Skin picking behaviors may also be accompanied by various other ritualistic behaviors involving skin or scabs including examining, playing with, tasting or swallowing the skin.
Skin picking can be triggered by emotional components such as anxiety, boredom, or tension. Pain in not reported to accompany these actions. Often a sense of relief, gratification, and pleasure is achieved following the skin picking. Individuals have reported skin picking in response to minor skin irritability or to relieve an uncomfortable bodily sensation.
Skin picking can be focused and conducted following tension and used as relief mechanism, or picking may be automatic, occurring without feelings of tension and without full awareness of the action. Individuals typically engage in these acts privately without others present, aside from immediate family members. There are also reports of individuals picking the skin of others.

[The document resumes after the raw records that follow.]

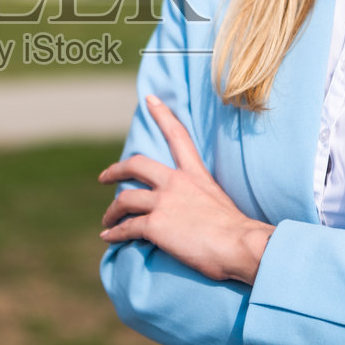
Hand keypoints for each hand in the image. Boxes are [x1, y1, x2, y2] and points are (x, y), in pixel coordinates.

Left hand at [99, 95, 273, 284]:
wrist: (241, 245)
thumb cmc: (238, 232)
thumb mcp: (219, 202)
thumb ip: (201, 200)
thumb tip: (193, 213)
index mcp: (194, 175)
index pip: (177, 136)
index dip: (162, 115)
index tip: (149, 99)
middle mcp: (175, 183)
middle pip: (136, 165)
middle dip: (115, 170)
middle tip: (103, 177)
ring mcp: (164, 202)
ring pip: (124, 199)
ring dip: (112, 211)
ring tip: (107, 222)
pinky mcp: (155, 225)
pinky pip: (126, 228)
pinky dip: (114, 234)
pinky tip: (108, 238)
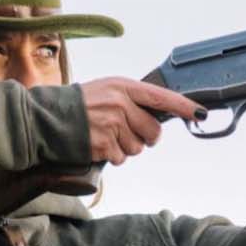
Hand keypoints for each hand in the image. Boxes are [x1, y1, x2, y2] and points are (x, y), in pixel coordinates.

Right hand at [76, 78, 205, 165]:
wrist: (45, 118)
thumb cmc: (78, 106)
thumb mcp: (106, 91)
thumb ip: (132, 100)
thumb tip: (158, 117)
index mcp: (124, 87)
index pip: (162, 97)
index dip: (184, 107)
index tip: (200, 114)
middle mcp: (121, 103)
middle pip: (154, 131)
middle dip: (144, 138)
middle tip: (126, 132)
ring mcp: (113, 124)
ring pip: (138, 148)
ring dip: (125, 148)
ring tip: (105, 136)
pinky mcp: (105, 144)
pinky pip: (122, 158)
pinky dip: (112, 157)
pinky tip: (98, 145)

Due to chronic skin picking, medical complications can occur which include synovitis of the wrist joint, tissue damage, scarring, and infection. Excoriation Disorder often requires antibiotic treatment to address infections and may require surgery depending on the severity of the disorder.
Prevalence of Excoriation Disorder
Excoriation Disorder is estimated to impact approximately 5% of the population. Excoriation Disorder typically begins in early adolescents, though it can begin at any age. About 75% of individuals affected by the disorder are female.